GOAL OF THE EXERCISE:
Only those lines in the data below from the line containing "Khameneh, B., M." through the line containing "Longo, F., C.", both included, should be restated word for word.

Saved entries

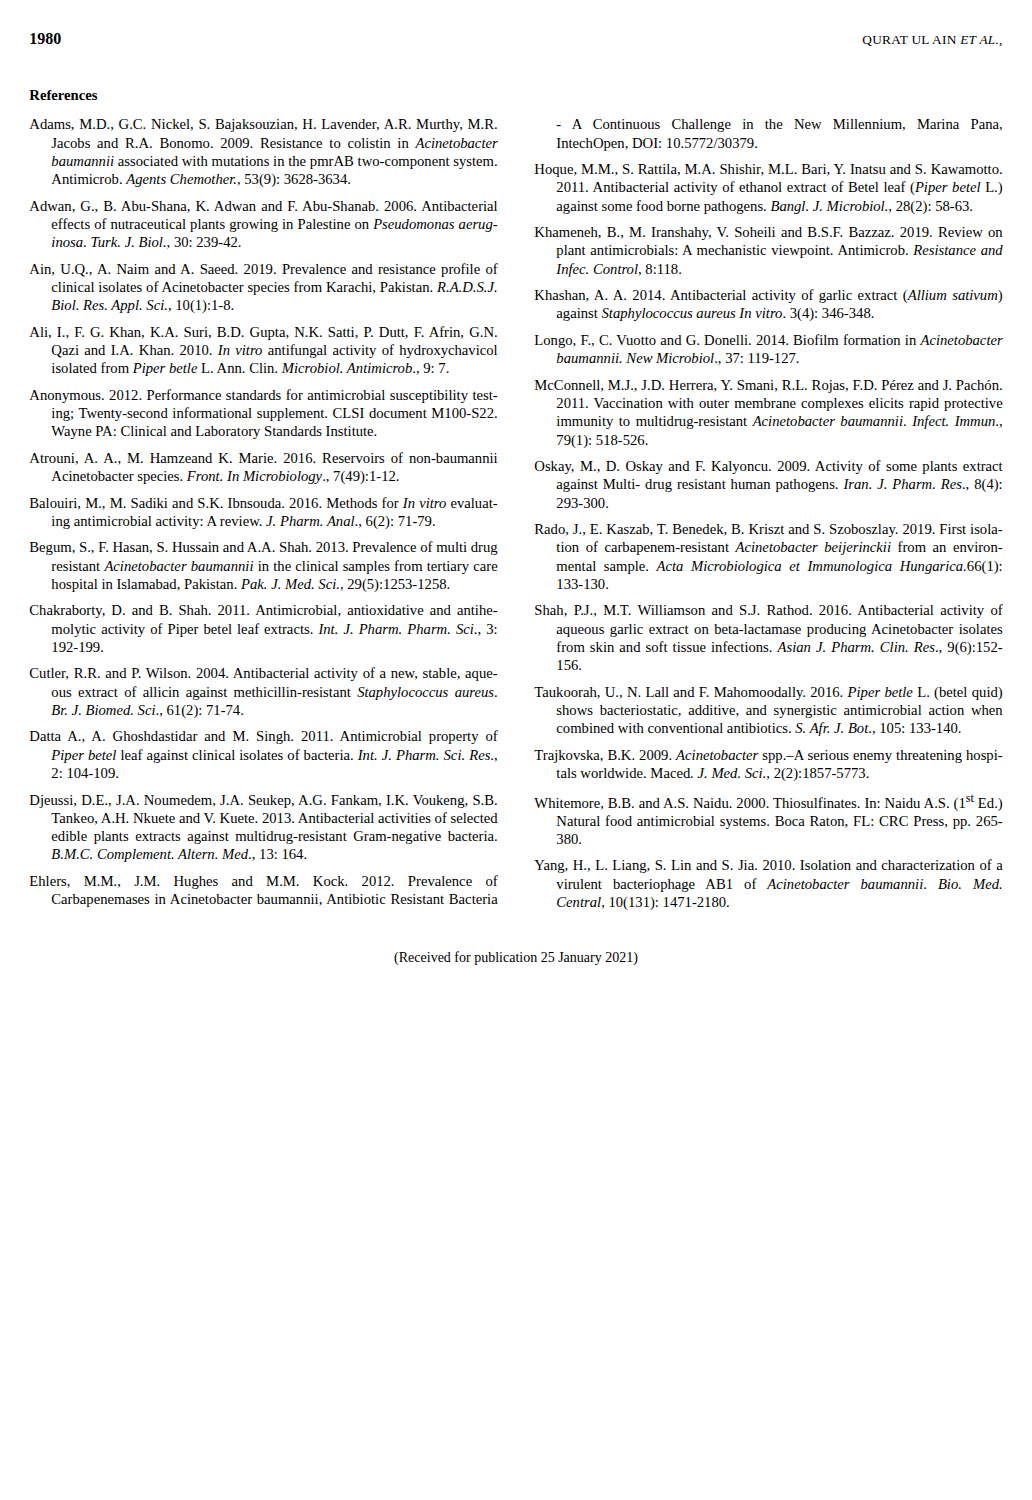1980 QURAT UL AIN ET AL.,
References
Adams, M.D., G.C. Nickel, S. Bajaksouzian, H. Lavender, A.R. Murthy, M.R. Jacobs and R.A. Bonomo. 2009. Resistance to colistin in Acinetobacter baumannii associated with mutations in the pmrAB two-component system. Antimicrob. Agents Chemother., 53(9): 3628-3634.
Adwan, G., B. Abu-Shana, K. Adwan and F. Abu-Shanab. 2006. Antibacterial effects of nutraceutical plants growing in Palestine on Pseudomonas aeruginosa. Turk. J. Biol., 30: 239-42.
Ain, U.Q., A. Naim and A. Saeed. 2019. Prevalence and resistance profile of clinical isolates of Acinetobacter species from Karachi, Pakistan. R.A.D.S.J. Biol. Res. Appl. Sci., 10(1):1-8.
Ali, I., F. G. Khan, K.A. Suri, B.D. Gupta, N.K. Satti, P. Dutt, F. Afrin, G.N. Qazi and I.A. Khan. 2010. In vitro antifungal activity of hydroxychavicol isolated from Piper betle L. Ann. Clin. Microbiol. Antimicrob., 9: 7.
Anonymous. 2012. Performance standards for antimicrobial susceptibility testing; Twenty-second informational supplement. CLSI document M100-S22. Wayne PA: Clinical and Laboratory Standards Institute.
Atrouni, A. A., M. Hamzeand K. Marie. 2016. Reservoirs of non-baumannii Acinetobacter species. Front. In Microbiology., 7(49):1-12.
Balouiri, M., M. Sadiki and S.K. Ibnsouda. 2016. Methods for In vitro evaluating antimicrobial activity: A review. J. Pharm. Anal., 6(2): 71-79.
Begum, S., F. Hasan, S. Hussain and A.A. Shah. 2013. Prevalence of multi drug resistant Acinetobacter baumannii in the clinical samples from tertiary care hospital in Islamabad, Pakistan. Pak. J. Med. Sci., 29(5):1253-1258.
Chakraborty, D. and B. Shah. 2011. Antimicrobial, antioxidative and antihemolytic activity of Piper betel leaf extracts. Int. J. Pharm. Pharm. Sci., 3: 192-199.
Cutler, R.R. and P. Wilson. 2004. Antibacterial activity of a new, stable, aqueous extract of allicin against methicillin-resistant Staphylococcus aureus. Br. J. Biomed. Sci., 61(2): 71-74.
Datta A., A. Ghoshdastidar and M. Singh. 2011. Antimicrobial property of Piper betel leaf against clinical isolates of bacteria. Int. J. Pharm. Sci. Res., 2: 104-109.
Djeussi, D.E., J.A. Noumedem, J.A. Seukep, A.G. Fankam, I.K. Voukeng, S.B. Tankeo, A.H. Nkuete and V. Kuete. 2013. Antibacterial activities of selected edible plants extracts against multidrug-resistant Gram-negative bacteria. B.M.C. Complement. Altern. Med., 13: 164.
Ehlers, M.M., J.M. Hughes and M.M. Kock. 2012. Prevalence of Carbapenemases in Acinetobacter baumannii, Antibiotic Resistant Bacteria - A Continuous Challenge in the New Millennium, Marina Pana, IntechOpen, DOI: 10.5772/30379.
Hoque, M.M., S. Rattila, M.A. Shishir, M.L. Bari, Y. Inatsu and S. Kawamotto. 2011. Antibacterial activity of ethanol extract of Betel leaf (Piper betel L.) against some food borne pathogens. Bangl. J. Microbiol., 28(2): 58-63.
Khameneh, B., M. Iranshahy, V. Soheili and B.S.F. Bazzaz. 2019. Review on plant antimicrobials: A mechanistic viewpoint. Antimicrob. Resistance and Infec. Control, 8:118.
Khashan, A. A. 2014. Antibacterial activity of garlic extract (Allium sativum) against Staphylococcus aureus In vitro. 3(4): 346-348.
Longo, F., C. Vuotto and G. Donelli. 2014. Biofilm formation in Acinetobacter baumannii. New Microbiol., 37: 119-127.
McConnell, M.J., J.D. Herrera, Y. Smani, R.L. Rojas, F.D. Pérez and J. Pachón. 2011. Vaccination with outer membrane complexes elicits rapid protective immunity to multidrug-resistant Acinetobacter baumannii. Infect. Immun., 79(1): 518-526.
Oskay, M., D. Oskay and F. Kalyoncu. 2009. Activity of some plants extract against Multi- drug resistant human pathogens. Iran. J. Pharm. Res., 8(4): 293-300.
Rado, J., E. Kaszab, T. Benedek, B. Kriszt and S. Szoboszlay. 2019. First isolation of carbapenem-resistant Acinetobacter beijerinckii from an environmental sample. Acta Microbiologica et Immunologica Hungarica. 66(1): 133-130.
Shah, P.J., M.T. Williamson and S.J. Rathod. 2016. Antibacterial activity of aqueous garlic extract on beta-lactamase producing Acinetobacter isolates from skin and soft tissue infections. Asian J. Pharm. Clin. Res., 9(6):152-156.
Taukoorah, U., N. Lall and F. Mahomoodally. 2016. Piper betle L. (betel quid) shows bacteriostatic, additive, and synergistic antimicrobial action when combined with conventional antibiotics. S. Afr. J. Bot., 105: 133-140.
Trajkovska, B.K. 2009. Acinetobacter spp.–A serious enemy threatening hospitals worldwide. Maced. J. Med. Sci., 2(2):1857-5773.
Whitemore, B.B. and A.S. Naidu. 2000. Thiosulfinates. In: Naidu A.S. (1st Ed.) Natural food antimicrobial systems. Boca Raton, FL: CRC Press, pp. 265-380.
Yang, H., L. Liang, S. Lin and S. Jia. 2010. Isolation and characterization of a virulent bacteriophage AB1 of Acinetobacter baumannii. Bio. Med. Central, 10(131): 1471-2180.
(Received for publication 25 January 2021)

ANSWER AREA:
Khameneh, B., M. Iranshahy, V. Soheili and B.S.F. Bazzaz. 2019. Review on plant antimicrobials: A mechanistic viewpoint. Antimicrob. Resistance and Infec. Control, 8:118.
Khashan, A. A. 2014. Antibacterial activity of garlic extract (Allium sativum) against Staphylococcus aureus In vitro. 3(4): 346-348.
Longo, F., C. Vuotto and G. Donelli. 2014. Biofilm formation in Acinetobacter baumannii. New Microbiol., 37: 119-127.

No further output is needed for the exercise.